Certaines personnes immigrèrent également dans des villes d’autres pays. Vers 1370, des groupes d’artisans allemands s’installèrent pour la première fois dans les villes italiennes de Venise, Florence et Rome. Les cordonniers allemands s’installèrent principalement à Rome. Rome était une destination populaire car c’était un lieu de pèlerinage important, l’un des plus importants du Moyen Âge européen. La plupart des boulangers de la ville éternelle étaient également allemands, de sorte que, lorsque les pèlerins allemands venaient à Rome, ils pouvaient manger du pain allemand et séjourner dans des auberges allemandes.

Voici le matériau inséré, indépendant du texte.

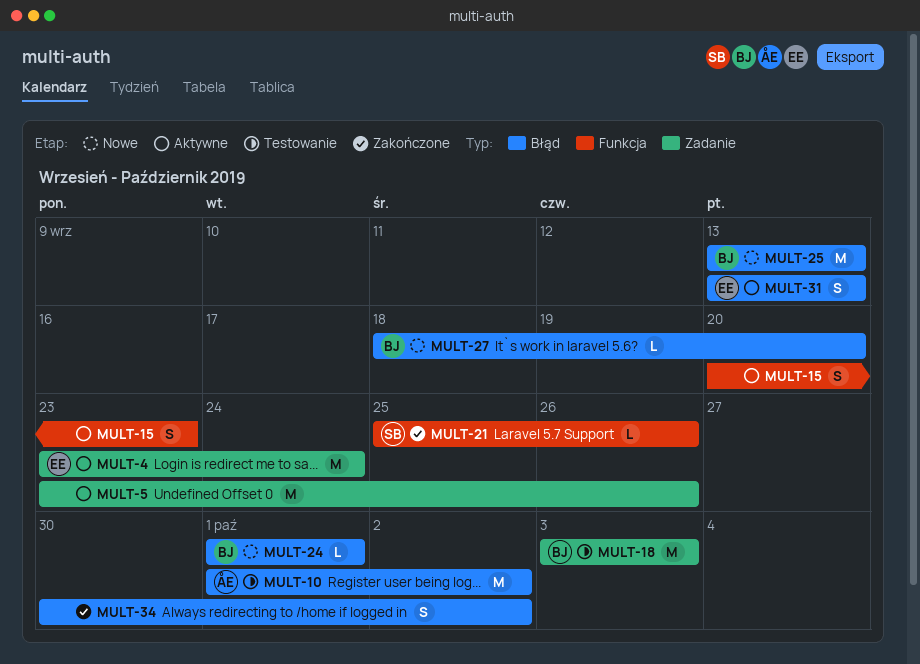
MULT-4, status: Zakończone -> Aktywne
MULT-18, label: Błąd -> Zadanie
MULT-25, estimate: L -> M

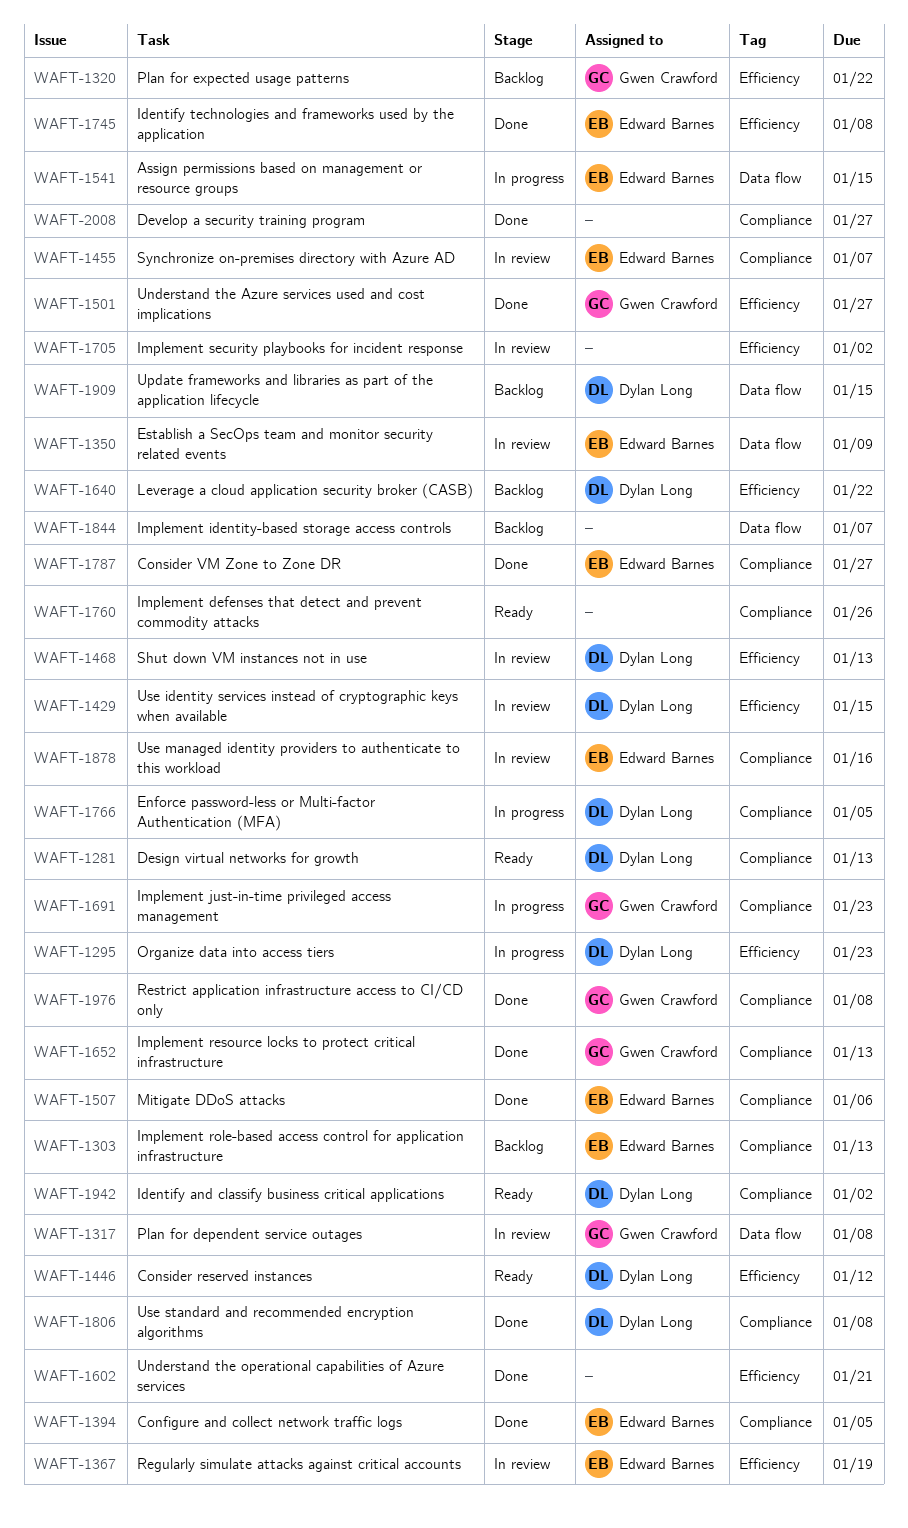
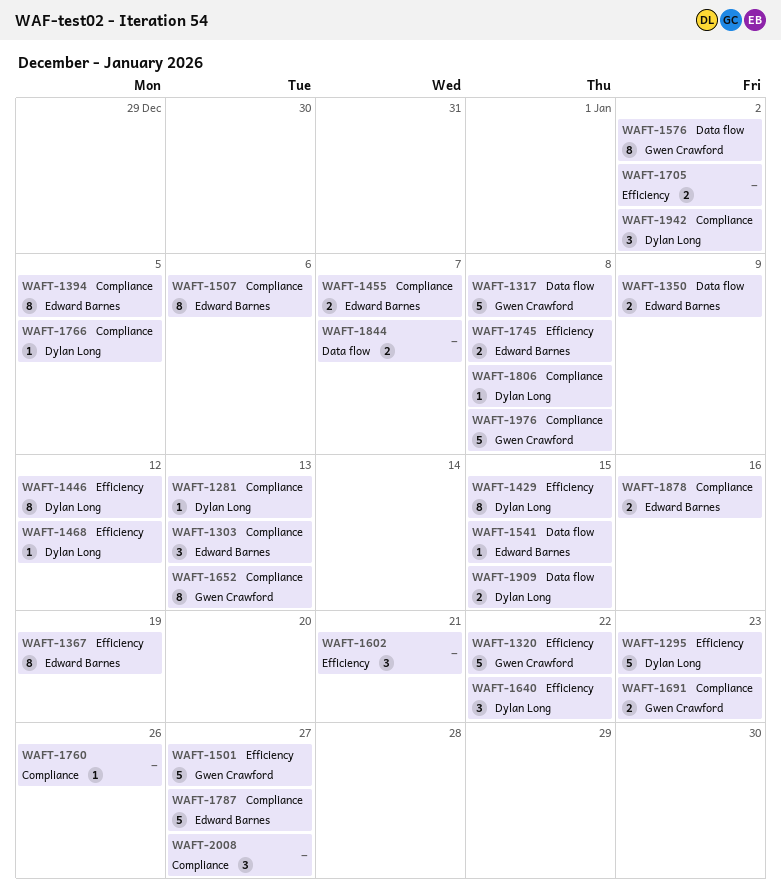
WAFT-1468, due: Jan 13 -> Jan 12
WAFT-1576: none -> present

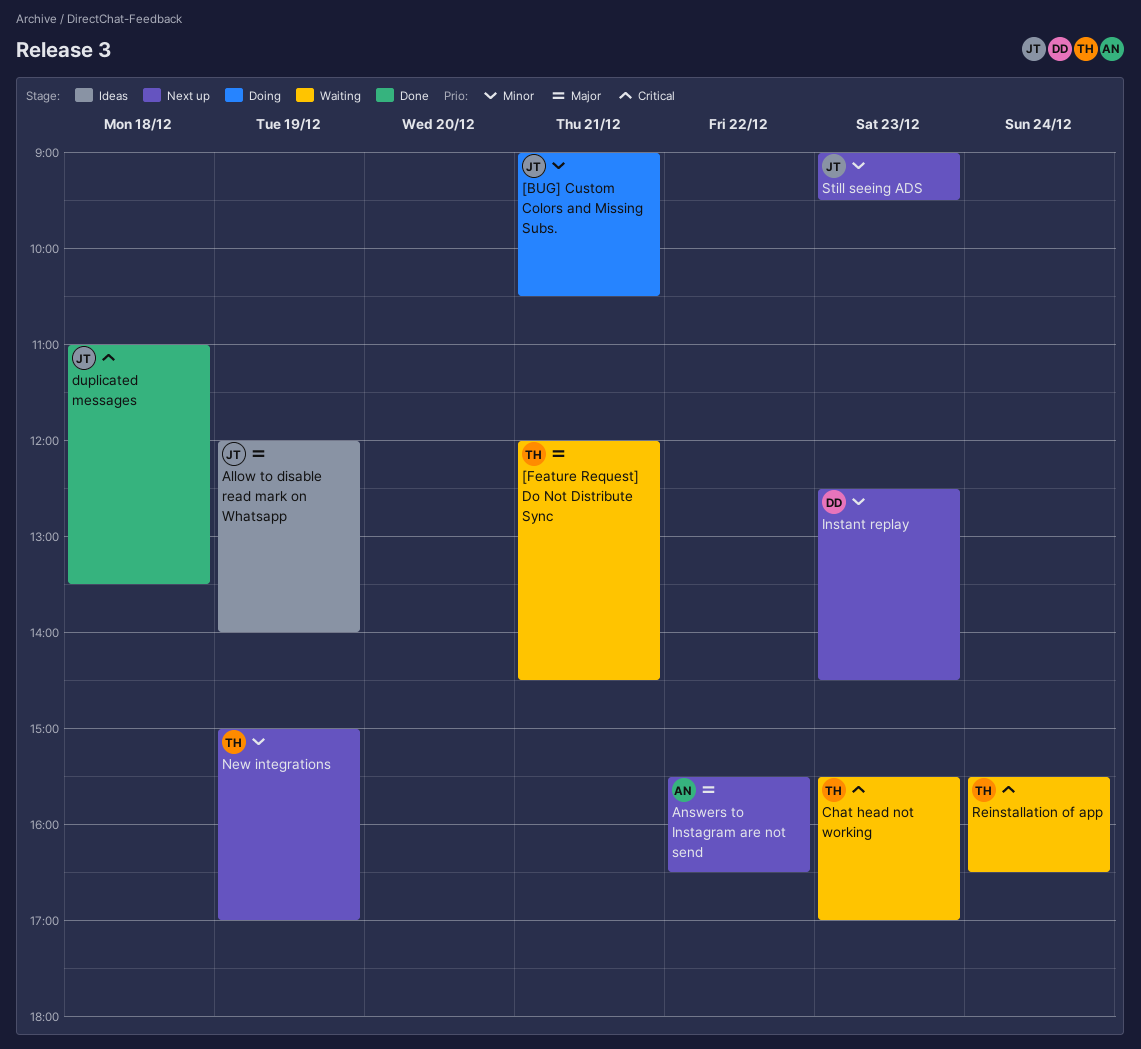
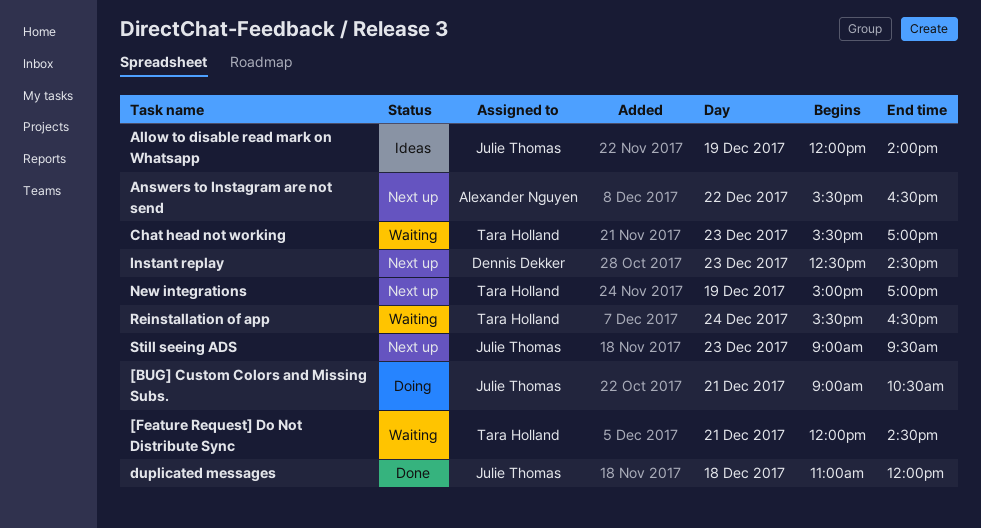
duplicated messages, ends: 13:30 -> 12:00

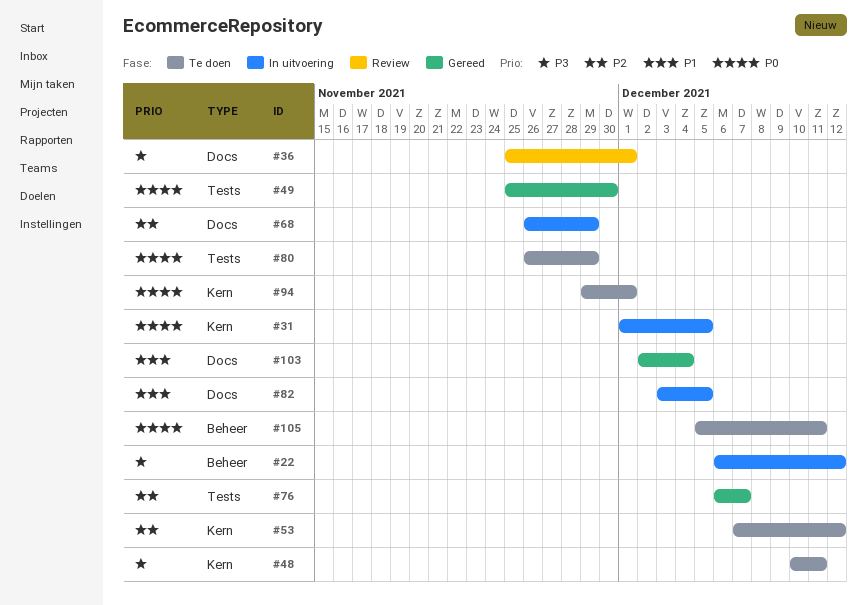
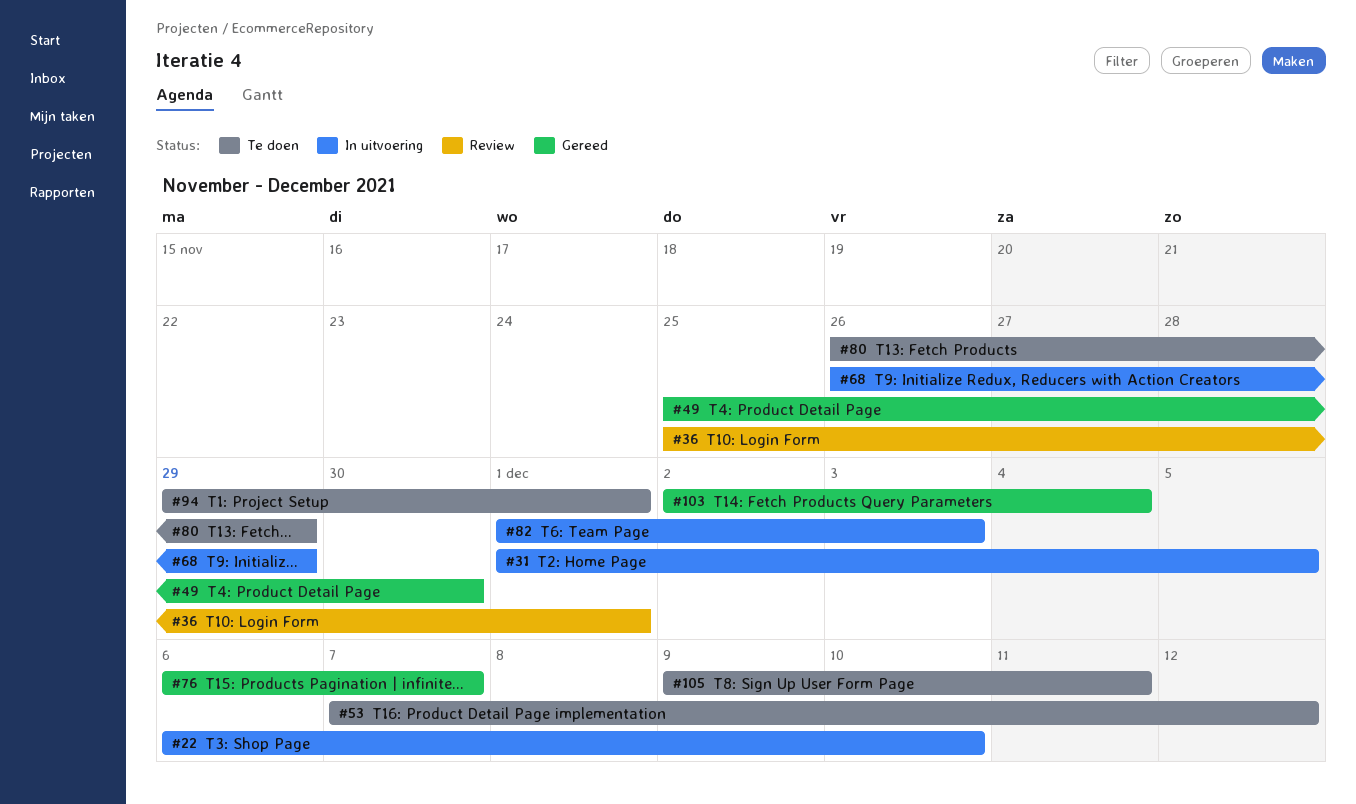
#22, due: Dec 12 -> Dec 10
#48: present -> none
#82, start: Dec 3 -> Dec 1
#82, due: Dec 5 -> Dec 3
#105, start: Dec 5 -> Dec 9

Bien que le principe de la loi ait pris fin au 14ème siècle, pendant trois siècles, c’était un moyen pour beaucoup de gens de trouver la liberté et d’avoir une vie meilleure en dehors du contrôle des seigneurs féodaux. La liberté apporte la prospérité économique, qui améliore les conditions de vie des gens. Ce fait historique devrait être rappelé et devrait inspirer les gens de nos jours à trouver plus de moyens de parvenir à la liberté.